Wednesday, July 8, 2009
An MOJ Reader Responds
William Junker writes:
David Gibson's
misrepresentation of the encyclical resides chiefly in
his claim that “what is clear, whether one reads every word or just
excerpts, is that the pope is a liberal, at least in American
political terms.” This is the mistake that Reese also makes. It is
true, of course, that the specific economic policies preferred by the
Pope and articulated in CV are more progressive and redistributive
than any of those on offer in America. But it is also true that the
specific social views outlined by the encyclical–pertaining to
abortion, marriage, contraception, euthanasia, and reproductive health
technology–are much more “conservative”–I place this in quotes to note
that these are really positions demanded by the natural law–than any
on offer in America.
I am aware that Gibson chose to focus on the economic aspects of the
encyclical, and it is true that if these are taken in isolation from
the anthropology that subtends them, the Pope looks something like
what in America we call a liberal. My point is simply that they cannot
be so taken, that the Christocentric anthropology on offer from the
Pope extends from conception, through the activities and structures
constituting social life, till natural death, and consequently that
the principles and policy prescriptions that follow from this
anthropology cannot be reduced--as they are reduced in Gibson, Reese,
and Weigel--to the conceptual categories of liberalism.

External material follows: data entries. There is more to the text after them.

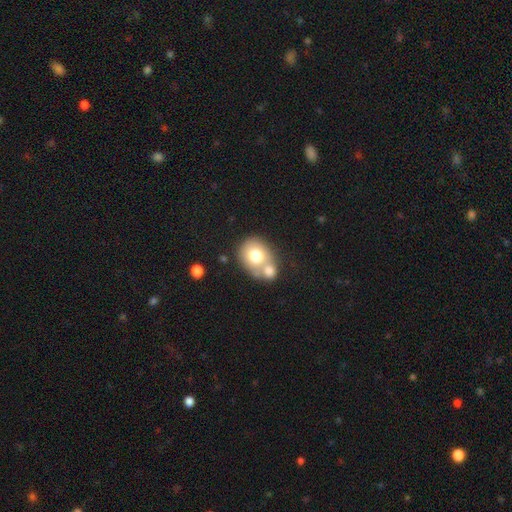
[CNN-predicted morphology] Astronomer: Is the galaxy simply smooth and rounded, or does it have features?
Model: smooth — 71%.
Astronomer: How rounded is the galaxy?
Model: round — 64%.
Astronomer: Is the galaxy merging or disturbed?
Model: merger — 52% (runner-up: none, 34%).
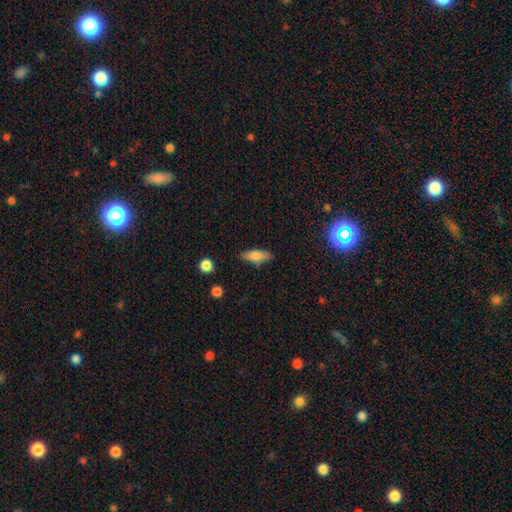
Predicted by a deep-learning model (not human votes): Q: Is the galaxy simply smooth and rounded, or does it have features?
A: smooth — 69%.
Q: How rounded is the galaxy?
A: in between — 51%.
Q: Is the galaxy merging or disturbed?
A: none — 83%.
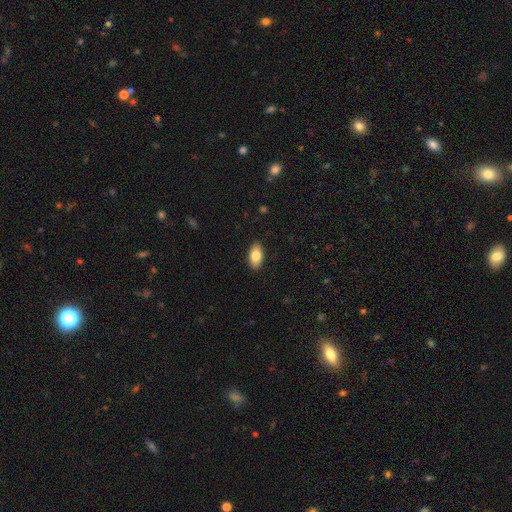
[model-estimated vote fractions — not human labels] The model was most divided on "smooth or featured": smooth: 81%, featured or disk: 12%, star or artifact: 7%. More confident: how rounded — in between (92%); merging — none (90%).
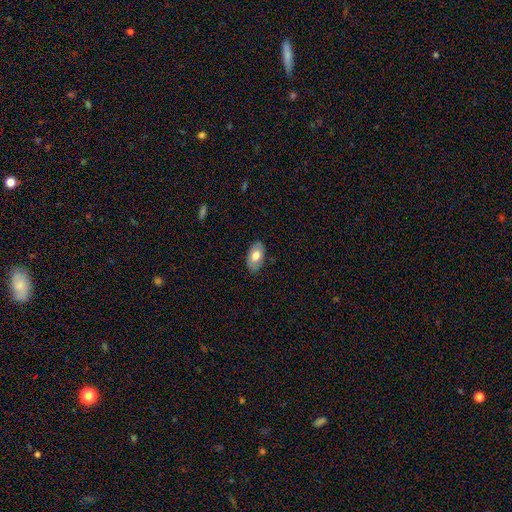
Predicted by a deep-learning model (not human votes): Q: Smooth or featured?
A: smooth (71%); runner-up: featured or disk (23%)
Q: How rounded?
A: in between (94%); runner-up: round (4%)
Q: Merging?
A: none (84%); runner-up: minor disturbance (13%)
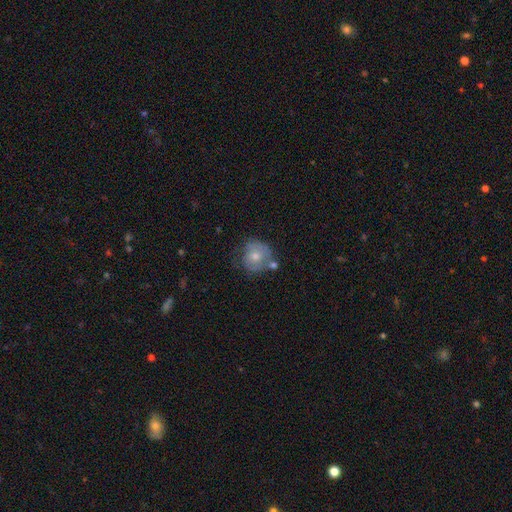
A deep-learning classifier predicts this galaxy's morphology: This is possibly a smooth galaxy (59%). How rounded: clearly round (84%). Merging: possibly none (49%).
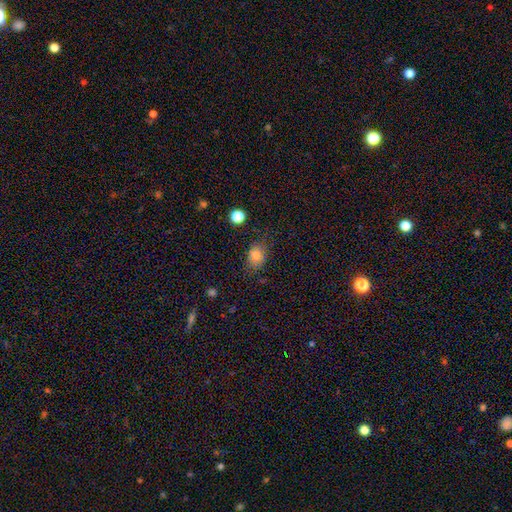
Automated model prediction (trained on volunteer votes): smooth 81%, star or artifact 11%, featured or disk 8%. Down the decision tree: how rounded — in between (61%); merging — none (76%).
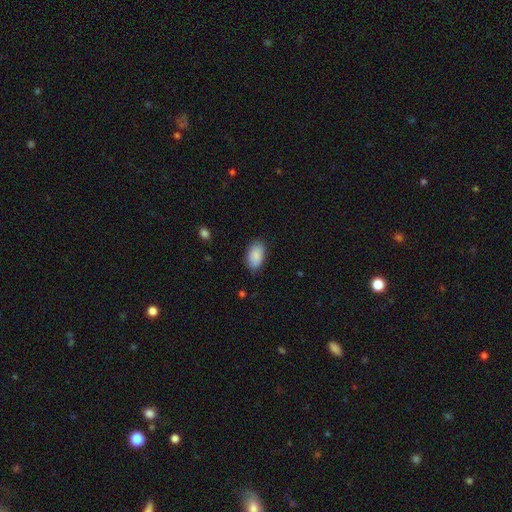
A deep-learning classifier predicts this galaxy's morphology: A smooth galaxy with no disk features (88%) that is in between round and cigar-shaped (93%).

Vote fractions:
- Smooth or featured? smooth: 88% / star or artifact: 6% / featured or disk: 5%
- How rounded? in between: 93% / round: 5% / cigar-shaped: 1%
- Merging? none: 80% / minor disturbance: 15% / major disturbance: 3% / merger: 1%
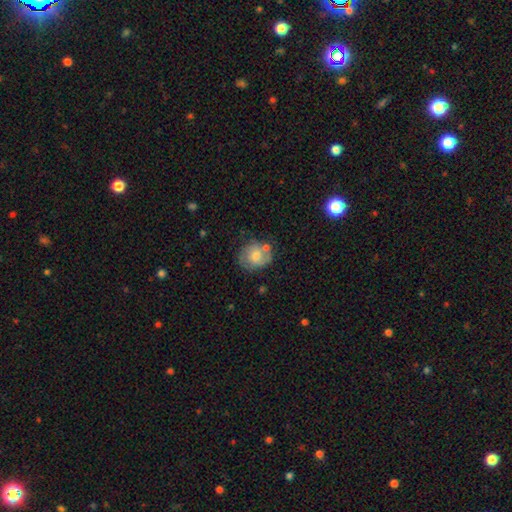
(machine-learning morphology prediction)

The ideological liberalism of these authors disintegrates what in
reality is a seamless whole: Weigel sees the "real" Benedict in those
portions of the encyclical that seem to align with conservative
liberalism, while Gibson and Reese see the "real" Benedict in those
portions that seem to align with liberal liberalism. What they all
miss, of course, is precisely the fact that the thought of Benedict--
the thought of the Church--cannot be so parsed: not because it
constitutes a reconciliation of these forms of liberalism but because
it refuses to be bound by the dictates of liberalism itself. It is
therefore quite possible that what commentators are beginning to
describe as the encyclical's disunity, its apparent inconsistency in
tone, language, and argumentation, is less a reflection on the
encyclical itself than on the interpretive assumptions of its readers.